A submission to HN (https://news.ycombinator.com/submit) has three fields: title, url, and text. The submission form says, "If there is a url, text is optional," and indeed most submissions with a url provide no text. This standard practice means that HN readers have only the submission title and url as clues to what the submission is about.
Submission titles are necessarily brief, not only on the author's side but on the HN side, whose title field has a limit of 80 characters. Some article titles are clickbait, and others are too clever for their own good, but even if the author is trying hard to accurately portray the content of the article, there's only so much you can say in a title.
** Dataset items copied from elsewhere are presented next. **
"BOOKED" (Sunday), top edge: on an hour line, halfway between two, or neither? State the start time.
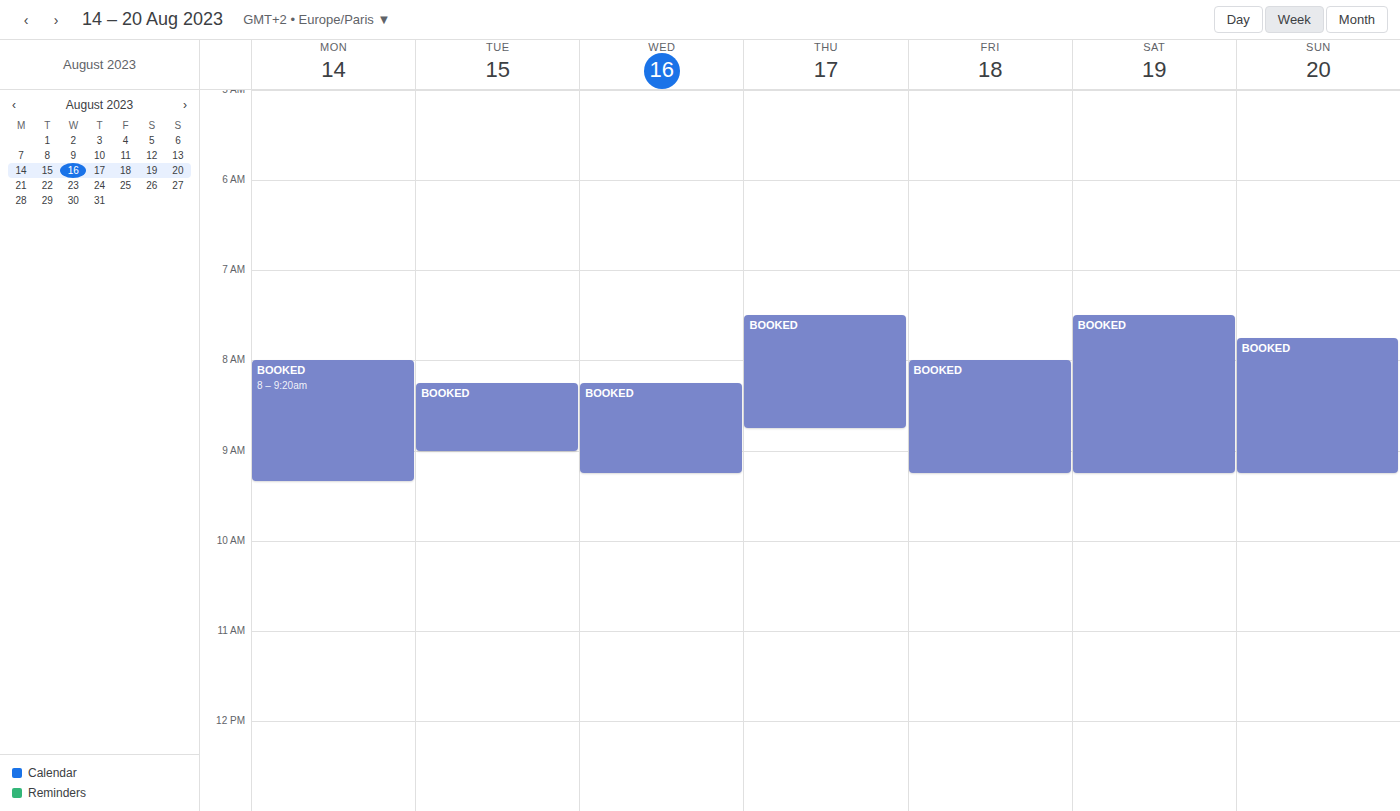
7:45 AM -- neither: three quarters of the way from the 7 AM line to the 8 AM line.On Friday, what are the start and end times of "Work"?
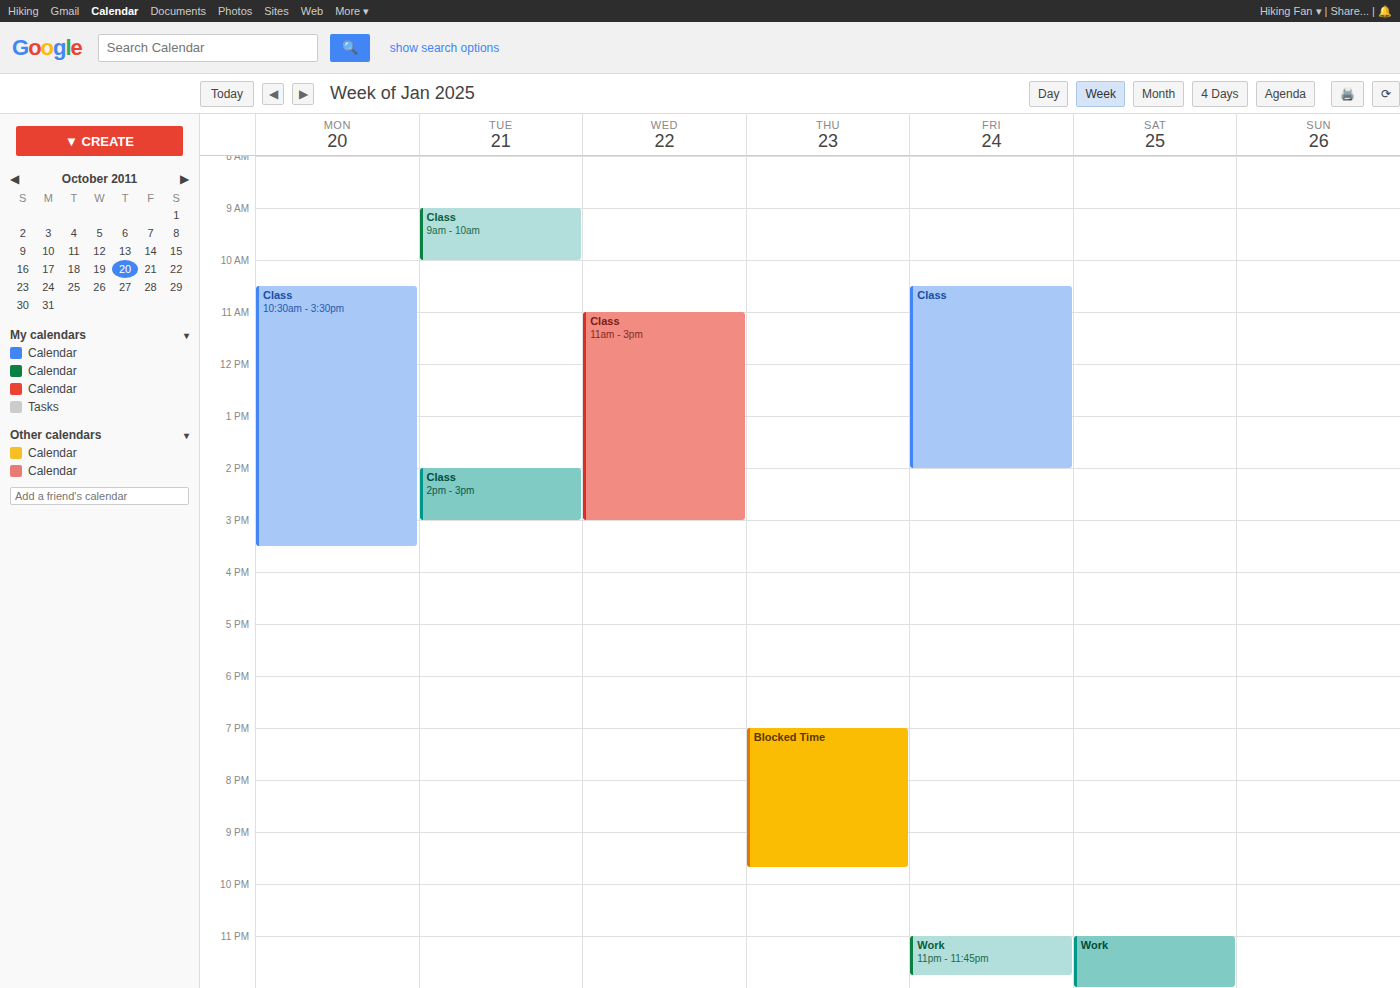
11:00 PM to 11:45 PM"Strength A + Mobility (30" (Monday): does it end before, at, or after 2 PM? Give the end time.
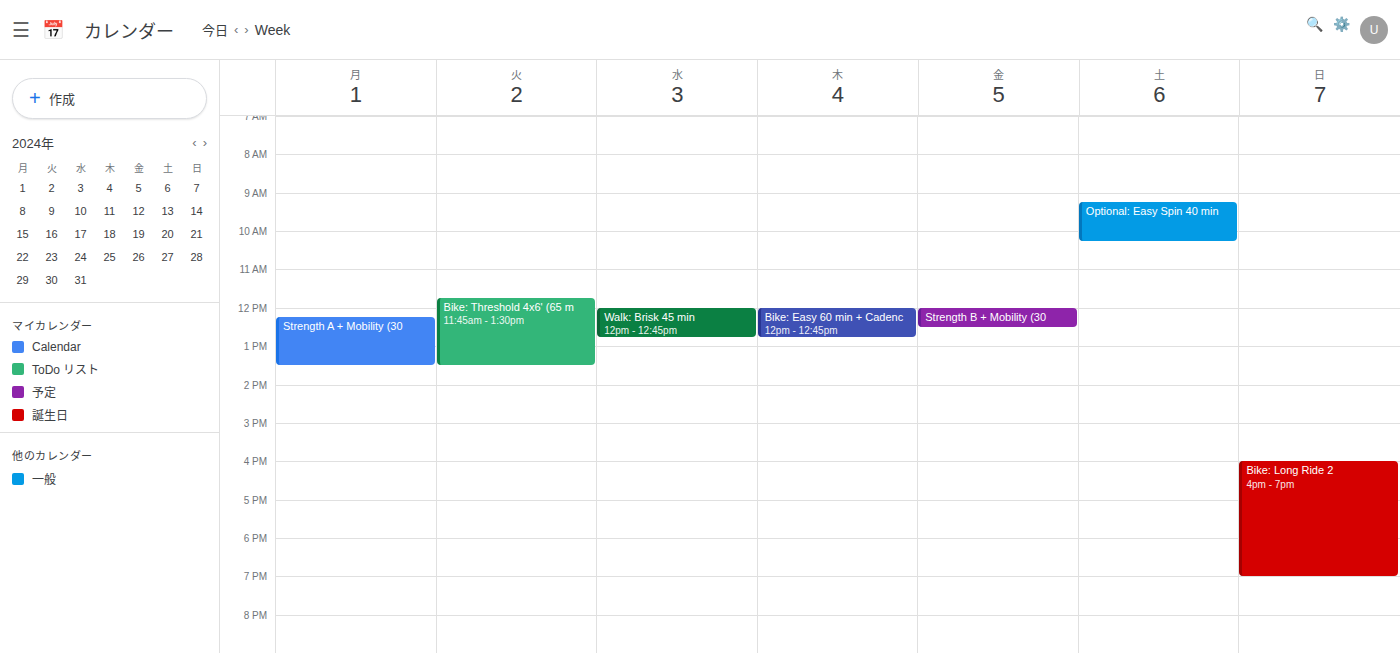
1:30 PM -- before 2 PM, 30 minutes above the 2 PM line.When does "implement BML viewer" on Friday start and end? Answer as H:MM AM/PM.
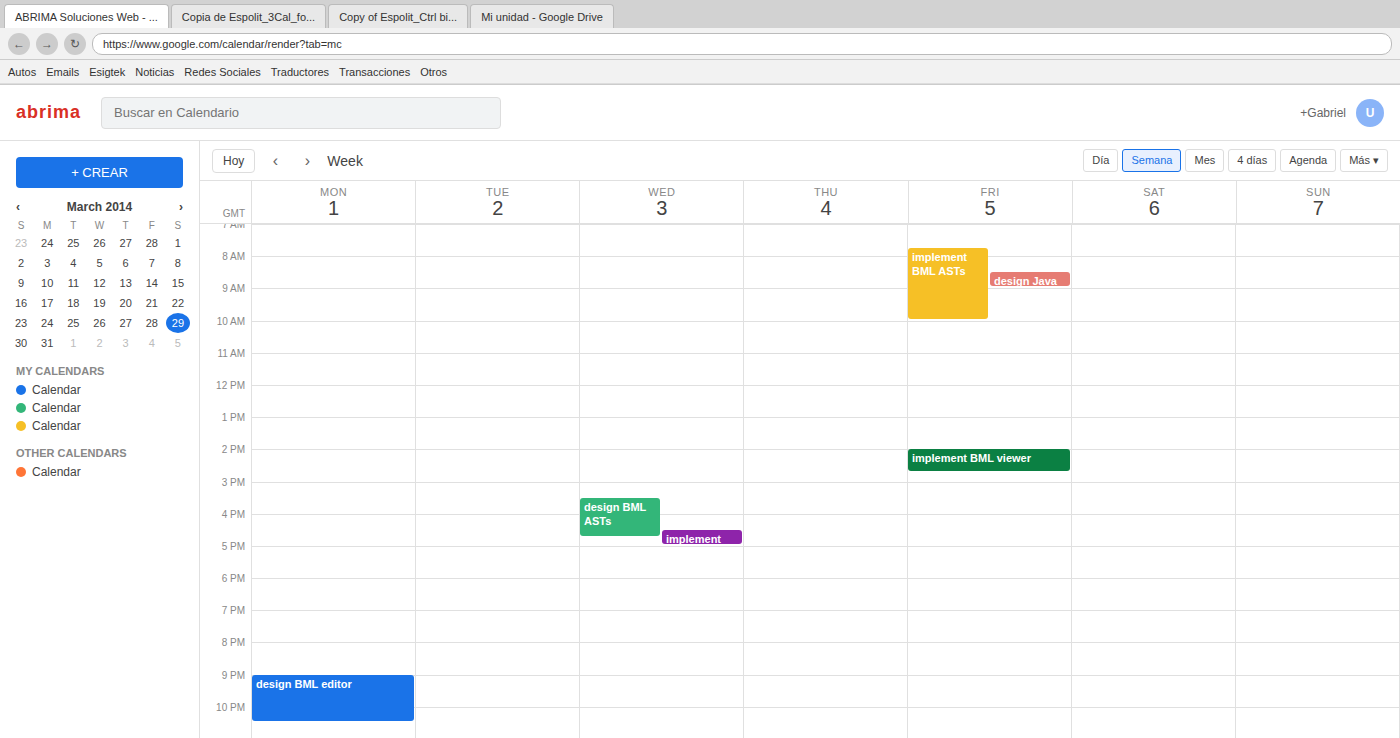
2:00 PM to 2:45 PM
The result of this situation is that HN readers end up clicking on articles that they would not be interested in reading if they knew what the articles were about, and they avoid clicking on articles that they would be interested in reading. As a workaround, some HN readers just go straight to the comments to see whether the article is worth reading. However, the comments tend to be hit or miss, ironically for that very same reason: a lot of readers are going straight to the comments without reading the article, so there's a kind of tragedy of the commons where a large % of the commenters are ignorant about the article. Moreover, even for commenters who have read the article, casually dismissive comments can rise to the top, upvoted by readers who haven't read the article.
What I'm suggesting, then, is that as a matter of standard practice, it could be very useful for article submitters to summarize the article in the submission text. Presumably the person who submits and article has read the article and is not dismissive of it, considers the article worth submitting. And if the submitter has not read the article before submitting, the absence of a summary would be at least a semi-reliable indicator of that fact.
I think it would be interesting to have expanded HN submission lists that include summaries inline, perhaps with the summaries limited to a certain number of characters.